The term ghost town usually refers to a derelict, mostly abandoned settlement or small town. Semi or completely dilapidated buildings and abandoned houses characterize such sites. Often associated with the genre of the American Western and myths of success and decay, such towns usually have a unique aesthetic and transpire an appealing silence; especially when you experience them coming from our fast-moving, noisy, and architecturally developed cities that leave little room for what once was. Or for what could have been. After all, the vision of our living environment, aka city or metropolis, is very much shaped by the present, and a vision beyond that is, for many, not even possible to imagine.
For example, in New York City, as in any other city, there is a parallel metropolis of never-created buildings, parks, and iconic projects that dangle like ghosts amongst the skyscrapers. Unfortunately, urban works of this kind are often withheld from the average observer, making it difficult to see one's own city through different eyes. The Queens Museum in New York has solved this dilemma and invites visitors to get acquainted with all the architectural and urban projects that have ultimately remained on paper. Futuristic prints, drawings, complicated models, ambitious installations, and animations of never-completed projects can be explored in the exhibition “Never Built.” While it may be impossible to rethink New York apart from as it is now, “Never Built” explores a city where you can play a football game in Manhattan, travel through a floating airport, and live in an apartment that also acts as a bridge.

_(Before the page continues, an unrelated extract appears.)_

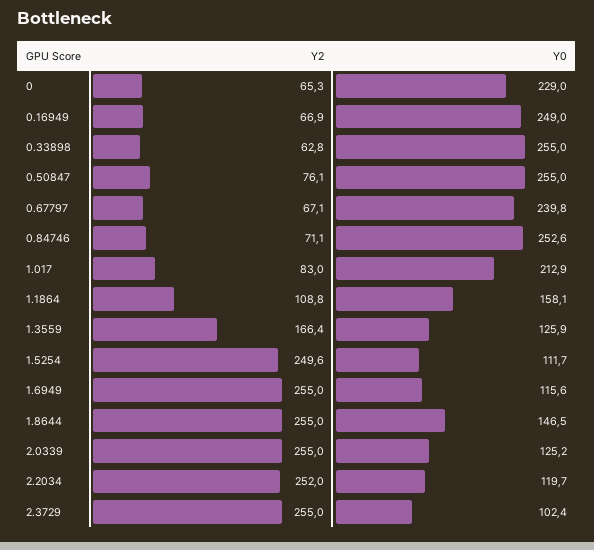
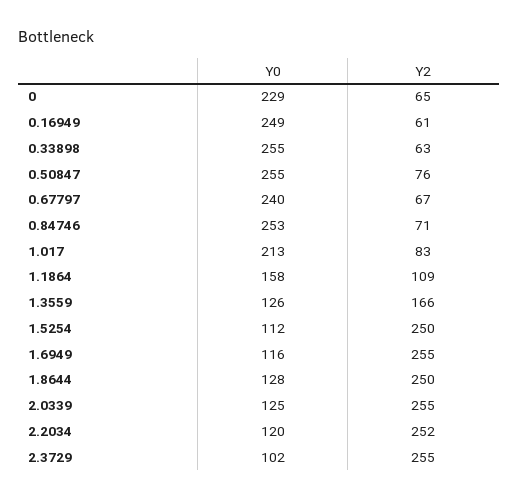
Y2, 0.16949: 66.9 -> 61
Y2, 1.8644: 255 -> 250
Y0, 1.8644: 146.5 -> 128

Some of the most impressive works are the incredibly realistic graphite drawings and breathtakingly futuristic miniatures from times when digital animation was still a euphoric dream. In 1956, for example, I. M. Pei had the idea to replace Grand Central Station with a circular office building, higher than the Empire State Building. The architect designed an hourglass-shaped tower with 102 floors and intersecting steel girders that, according to the Architectural Record, would have withstood “even a nuclear bomb.” The project was never realized, but, still, it is arguably Pei's best project.
The vision of Frank Lloyd Wright for Ellis Island, a few years later (1959), was as colorful as a circus tent. Several interlinked towers and domes formed a star-shaped conglomerate of buildings that would have welcomed the visitors and newcomers, if only it had been realized . . . Not to mention one of the wildest ideas ever, the “Dome Over Manhattan” (1960) by R. Buckminster Fuller. The underlying idea was to cover part of Manhattan with a dome to better regulate climate and reduce energy consumption—a project that the city could use today, more than ever.
The highlight of the exhibition is an enormous, bridged room with a true-to-scale reproduction of New York City’s five boroughs that show all those unrealized buildings as luminescent sculptures. It offers a glowing, alternative vision of the city, an invitation to journey beyond the boundaries of the present to a phantom realm: while traditional exhibitions deal with the ruins of the past, here the ghosts of the future become visible.
'Never Built', co-curated by Sam Lubell and Greg Goldin, Queens Museum, New York.